Welcome to a K3 seminar with Roel Roscam Abbing. Please not that the seminar has been moved and will now take place on Monday, October 11 at 15.00-17.00.
The title of the seminar is Learning from and designing with federated social networks.
This is Roel’s 25 percent PhD seminar and the discussant is Robert Gehl, the F. Jay Taylor Endowed Research Chair of Communication at Louisiana Tech University. It is a joint seminar between K3 and the Data Society Research Programme.

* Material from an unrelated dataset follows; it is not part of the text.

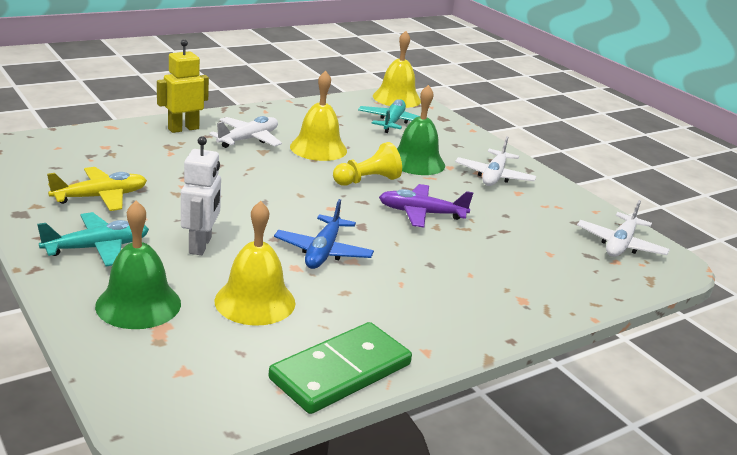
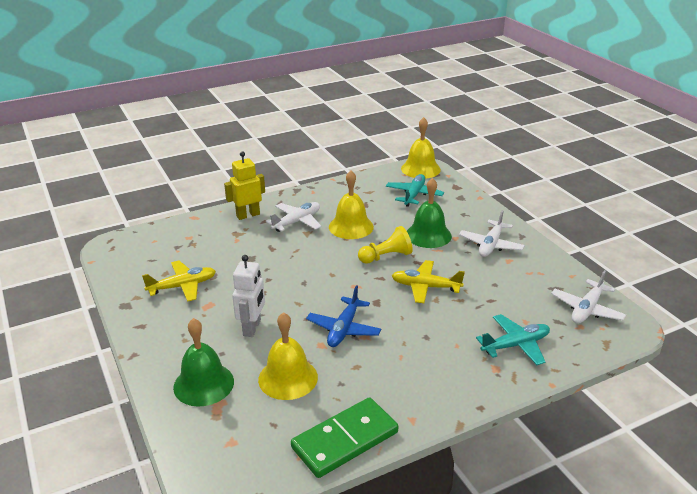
camera: 10 degrees right, 5 degrees up
(97, 248) = (178, 334): turquoise plane -> turquoise plane (515, 345)
(421, 213) = (425, 287): purple plane -> yellow plane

This will be an online seminar. Please join here: https://mau-se.zoom.us/j/67993683034?pwd=azFKV0g0Zm4xdDRKSEJIN0JkaGREZz09
Below you will find an abstract for the seminar. If you would like a copy of Roel’s manuscript, please mail him at roel.roscam-abbing@mau.se
Abstract
The submitted work presents 25% progress towards a PhD in Interaction Design. The project is an inquiry in to novel architectures for on-line collectivity. In particular, it investigates what lessons can be drawn from federated social networks when it comes to creating alternative platform ecosystems. It does so from an interdisciplinary perspective, combining insights from software studies, media theory and design.
In particular, the work is based on in-depth accounts and engagements with the ‘fediverse’, a network of federated, alternative social media platforms and the communities that sustain them. Although small compared to mainstream platforms, the alternative social media that make up the ‘fediverse’ represent a compelling case where contemporary debates about user agency, content moderation and power distribution in corporate social media can be compared and contrasted to.
Through so-called activations, which are practical engagements of building alternative platforms in collaboration with stakeholders, the research explores how federated social platforms can be used as a design material to build community-owned platforms around. In doing so, it tries to understand the affordances of on-line federation for platform design but also explores how this intersects with the needs of users and institutions.